What Does the Future Hold?
The next five years will likely see thousands of AI-written high school essays and choppy blogs failing at creating a community. But marketing content creators shouldn’t worry about the security of their positions because our creative brains have the ultimate upper hand on AI: We’re human!
Everything in digital marketing is B2H, or business to human. Even the most B2B technical blog you could imagine is written for living, breathing people. It takes a human’s knack for storytelling to capture the attention and respect of audiences.

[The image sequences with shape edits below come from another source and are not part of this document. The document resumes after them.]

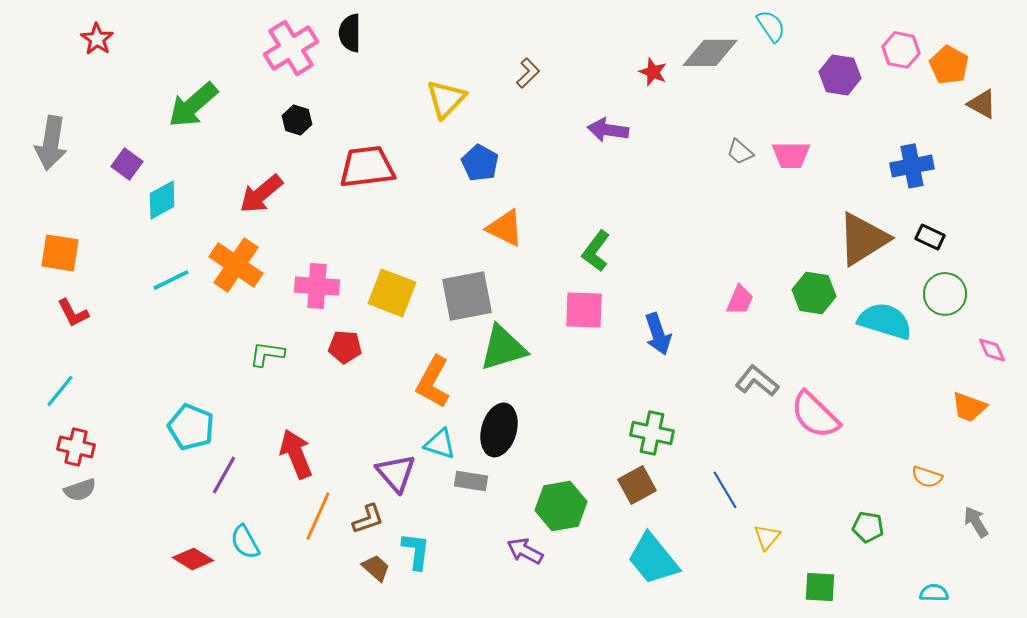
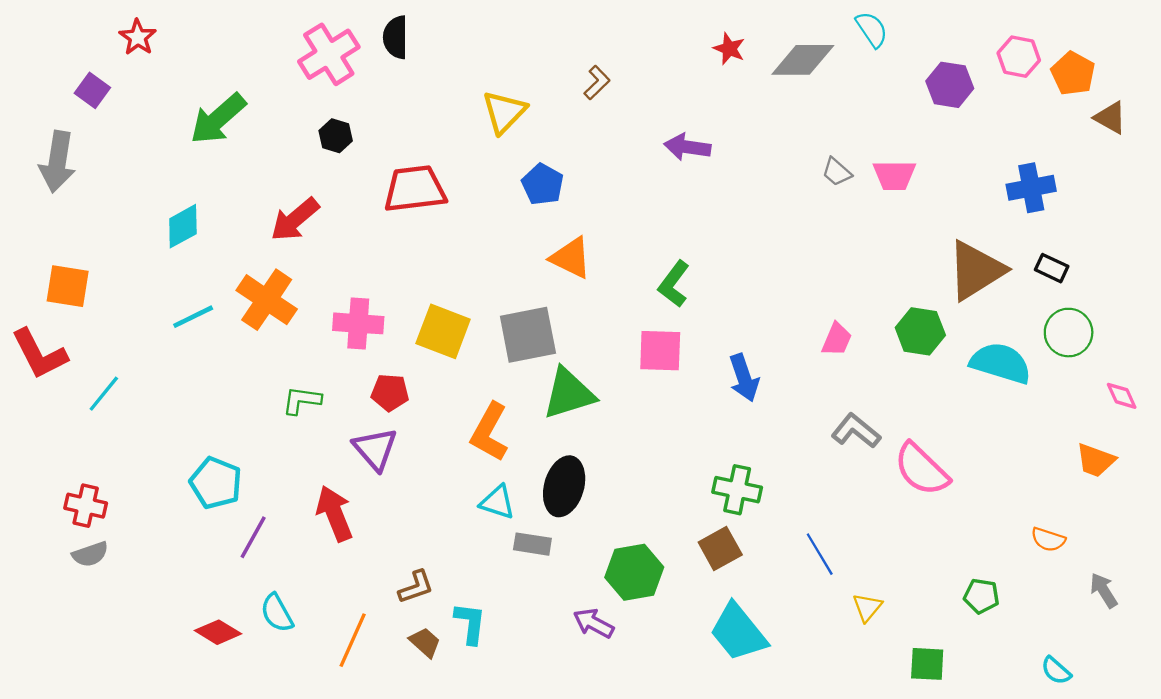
red star: (97, 39) -> (138, 37), moved
red star: (653, 72) -> (729, 49), moved
purple square: (127, 164) -> (92, 90), moved
red L-shape: (73, 313) -> (39, 354), moved, size x1.6
cyan line: (60, 391) -> (104, 394), moved
purple triangle: (396, 473) -> (375, 449), moved
orange line: (318, 516) -> (353, 640), moved
cyan semicircle: (934, 593) -> (1056, 671), turned -140

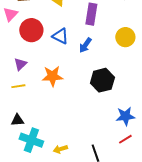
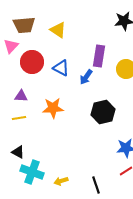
purple rectangle: (91, 14) -> (99, 56), moved
purple triangle: (20, 64) -> (21, 96), turned 48
black triangle: (17, 120) -> (18, 152), turned 32

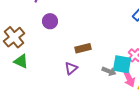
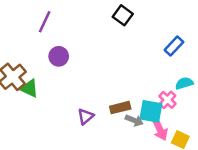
brown rectangle: (83, 48) -> (120, 108), moved
green triangle: (21, 61) -> (29, 88), moved

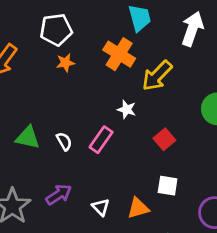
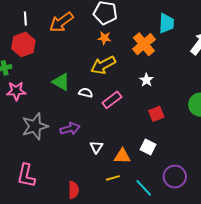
yellow arrow: (157, 76) -> (103, 65), moved
white star: (127, 109) -> (146, 80), moved
white semicircle: (64, 141) -> (86, 93), turned -64

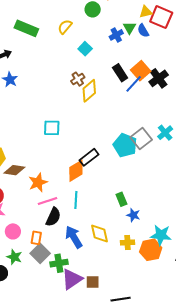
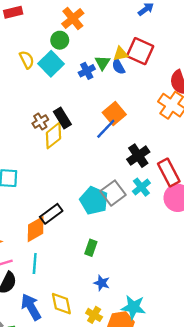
yellow triangle: (146, 12) -> (121, 54), moved
yellow semicircle: (65, 27) -> (27, 60), turned 112
cyan square: (85, 49) -> (51, 64), moved, size x1.5
black rectangle: (120, 73) -> (62, 118), moved
black cross: (159, 78) -> (138, 156), moved
green rectangle: (121, 199) -> (91, 248), moved, turned 40
yellow cross: (127, 243) -> (94, 315), turned 32

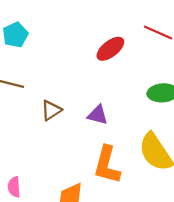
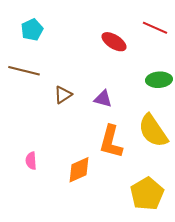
red ellipse: (110, 49) -> (114, 42), turned 70

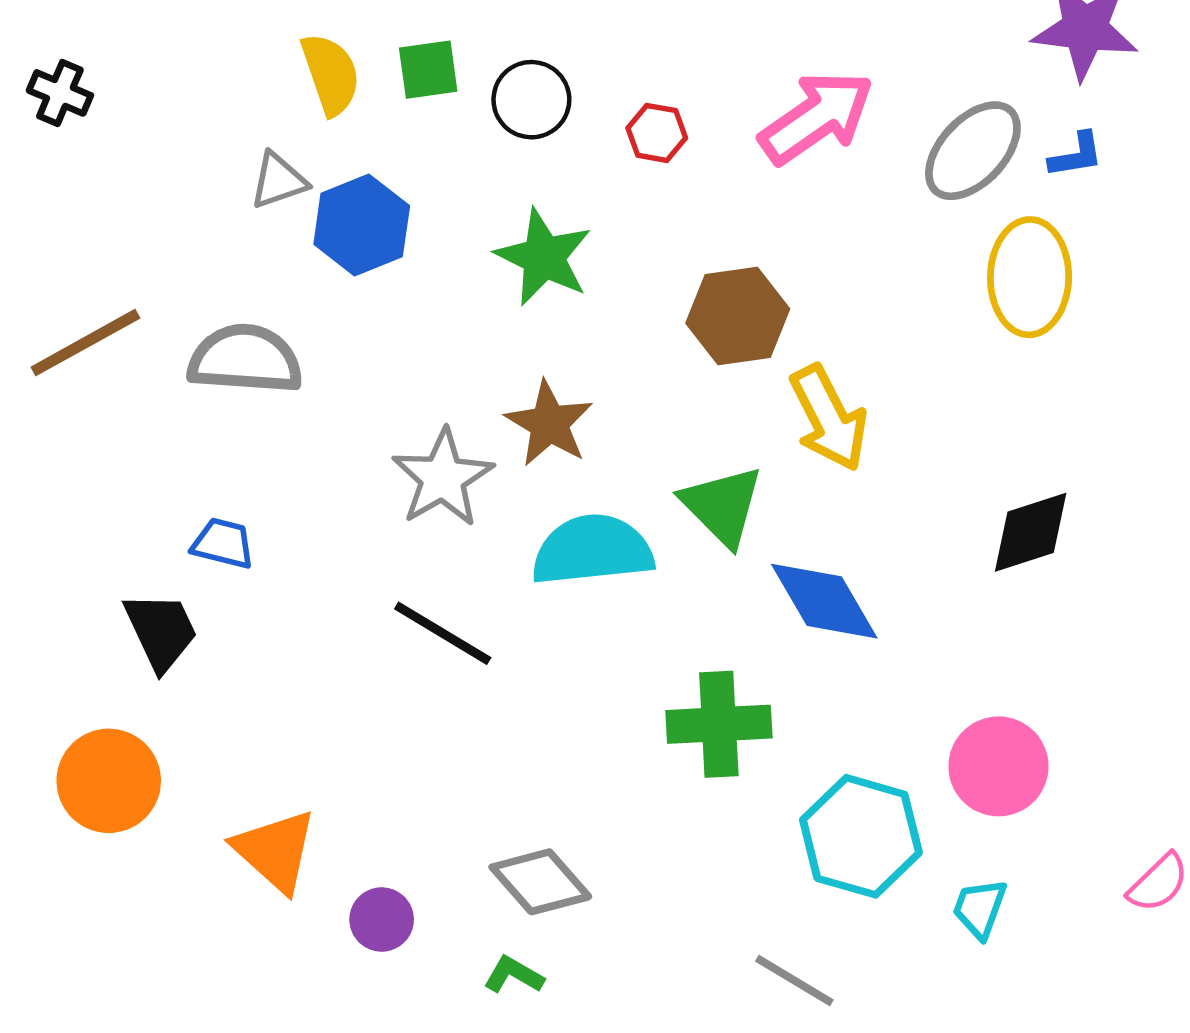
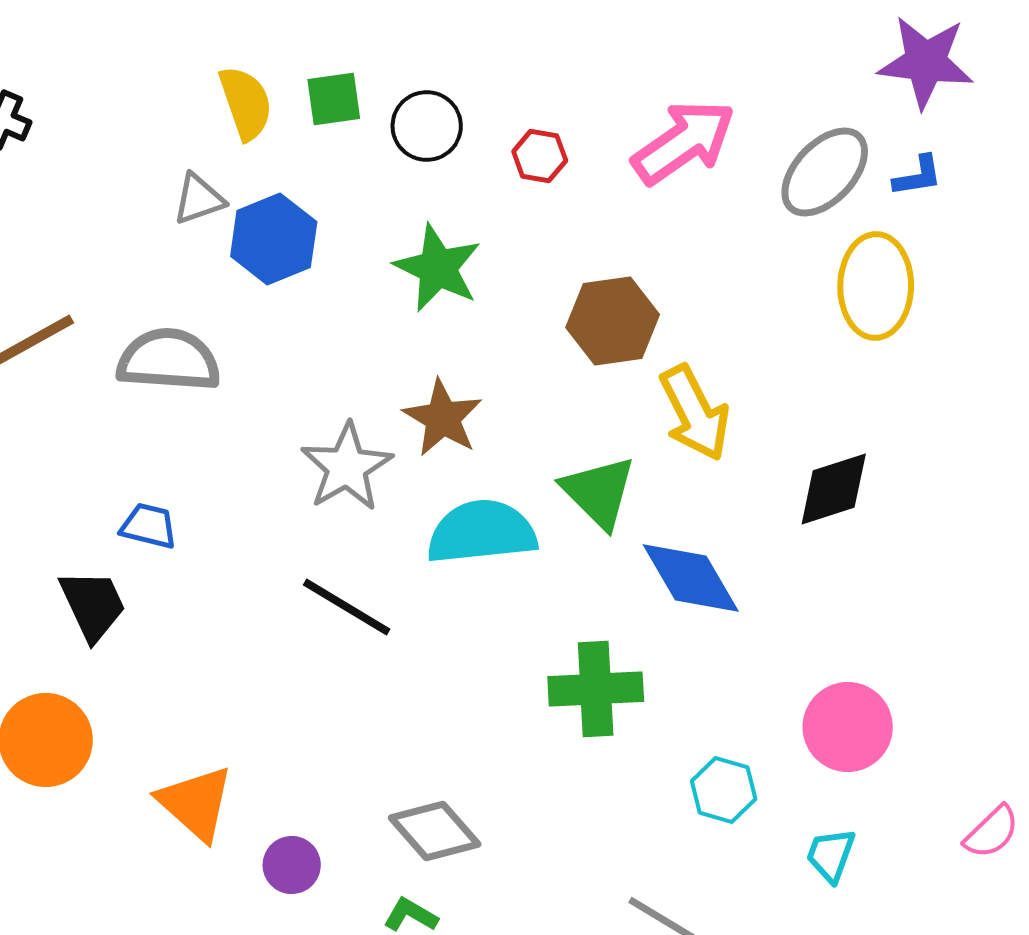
black diamond: (1031, 532) -> (834, 489), moved
cyan hexagon: (861, 836) -> (724, 790), size x0.6

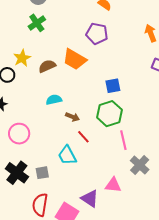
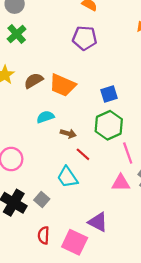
orange trapezoid: (75, 59) -> (62, 85), moved
gray square: (42, 173) -> (42, 199), turned -32
pink triangle: (113, 185) -> (121, 183), moved
red semicircle: (40, 205) -> (44, 235), size x0.7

Generative AI and machine learning tools gets “smarter” the more people use and hone it. In five years, programs that use AI technology will be more sophisticated but will not ascend to take-over-the-world genius status. With that in mind, don’t bow down and out to AI. Rather, enlist it as your brainstorming sidekick and put your uniquely human spin on your efforts to delight and inform your target audience.